§ Task objective
Please arrange the rows starting at the line containing "Column header reads length, in in." and ending at the line containing "As read: value=1.1630 unit=in" as a two-column CSV headed text and reading, with one CSV line per row giving its text and its answer, each in a single quoted field with line breaks turned into spaces. Leave the picture out.

§ Exercise data
┄┄┄┄┄┄┄┄┄┄
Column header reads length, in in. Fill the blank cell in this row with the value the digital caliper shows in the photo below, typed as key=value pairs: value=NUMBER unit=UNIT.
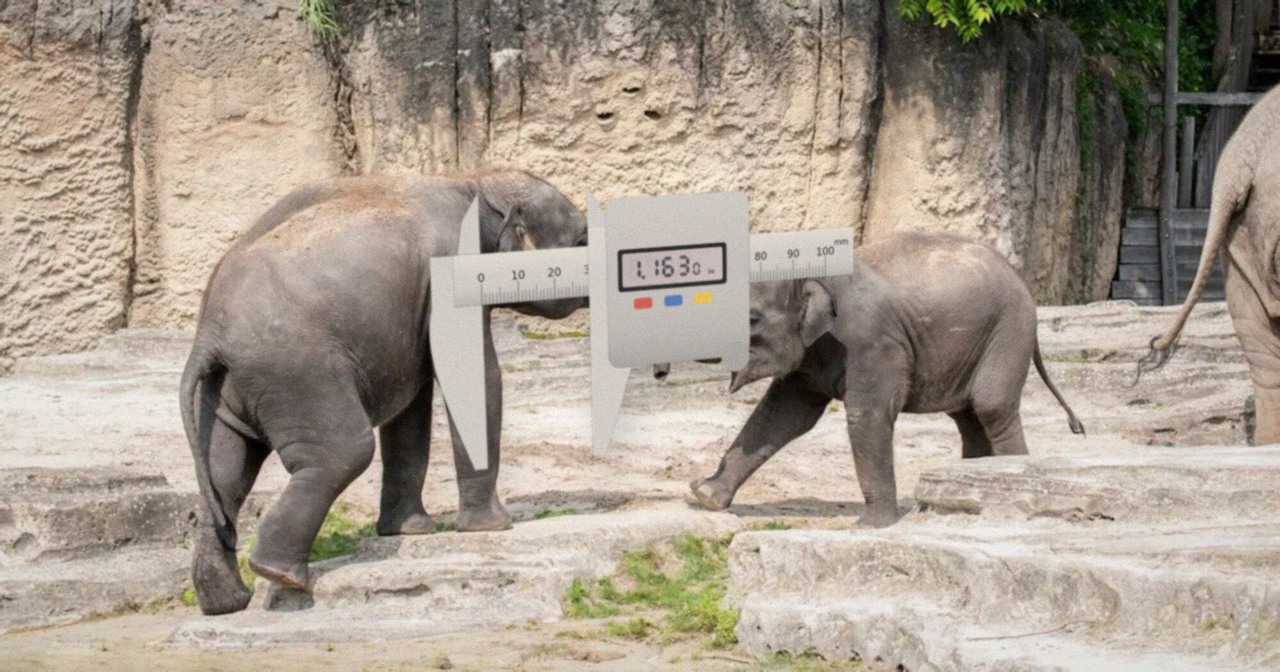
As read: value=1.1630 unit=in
┄┄┄┄┄┄┄┄┄┄
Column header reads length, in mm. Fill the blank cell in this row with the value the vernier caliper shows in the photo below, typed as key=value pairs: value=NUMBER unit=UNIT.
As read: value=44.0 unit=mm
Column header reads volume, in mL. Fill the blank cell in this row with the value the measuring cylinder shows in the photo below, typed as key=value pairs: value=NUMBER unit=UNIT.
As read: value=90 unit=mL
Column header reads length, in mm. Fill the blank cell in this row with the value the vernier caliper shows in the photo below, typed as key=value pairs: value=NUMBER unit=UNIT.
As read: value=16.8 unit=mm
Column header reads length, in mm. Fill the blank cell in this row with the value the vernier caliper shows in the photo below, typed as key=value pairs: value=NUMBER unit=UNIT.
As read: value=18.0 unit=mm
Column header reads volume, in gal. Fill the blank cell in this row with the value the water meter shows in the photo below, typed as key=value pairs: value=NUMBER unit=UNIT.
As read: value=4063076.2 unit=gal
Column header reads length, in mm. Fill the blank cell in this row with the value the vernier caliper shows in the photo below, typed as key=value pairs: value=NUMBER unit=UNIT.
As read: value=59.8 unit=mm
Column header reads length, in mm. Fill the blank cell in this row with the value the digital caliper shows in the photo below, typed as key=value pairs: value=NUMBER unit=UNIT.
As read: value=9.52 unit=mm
┄┄┄┄┄┄┄┄┄┄
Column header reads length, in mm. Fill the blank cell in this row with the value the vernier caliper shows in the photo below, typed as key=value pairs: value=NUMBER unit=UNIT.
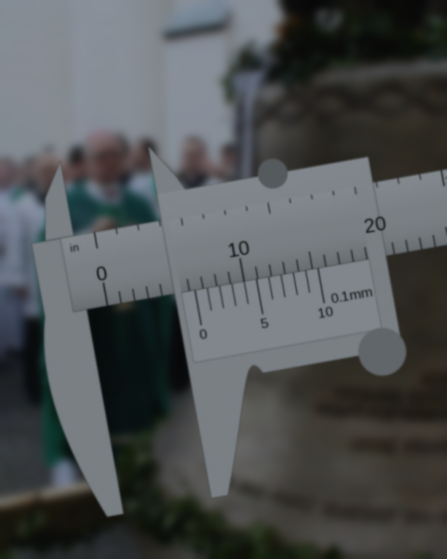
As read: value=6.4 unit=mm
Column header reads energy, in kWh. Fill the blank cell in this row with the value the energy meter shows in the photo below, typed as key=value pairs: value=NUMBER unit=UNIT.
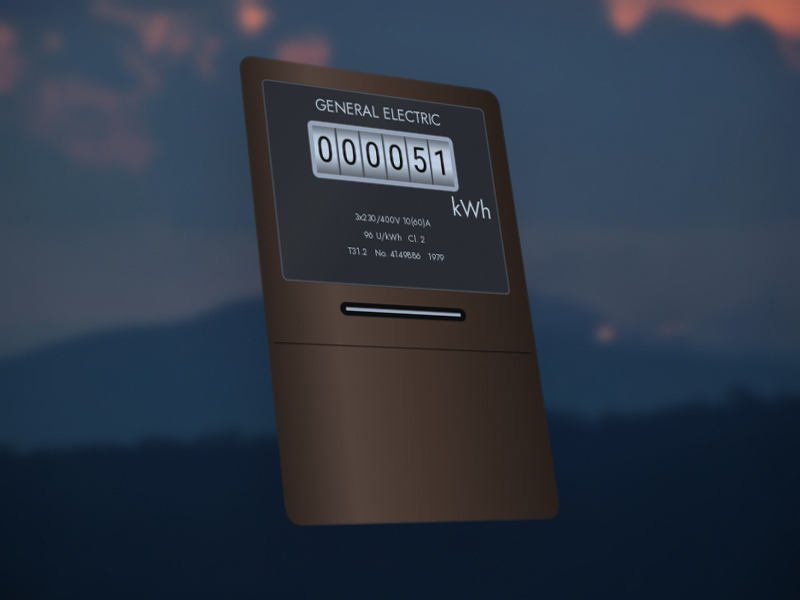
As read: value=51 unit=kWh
┄┄┄┄┄┄┄┄┄┄
§ Written answer
text,reading
"Column header reads length, in in. Fill the blank cell in this row with the value the digital caliper shows in the photo below, typed as key=value pairs: value=NUMBER unit=UNIT. As read:","value=1.1630 unit=in"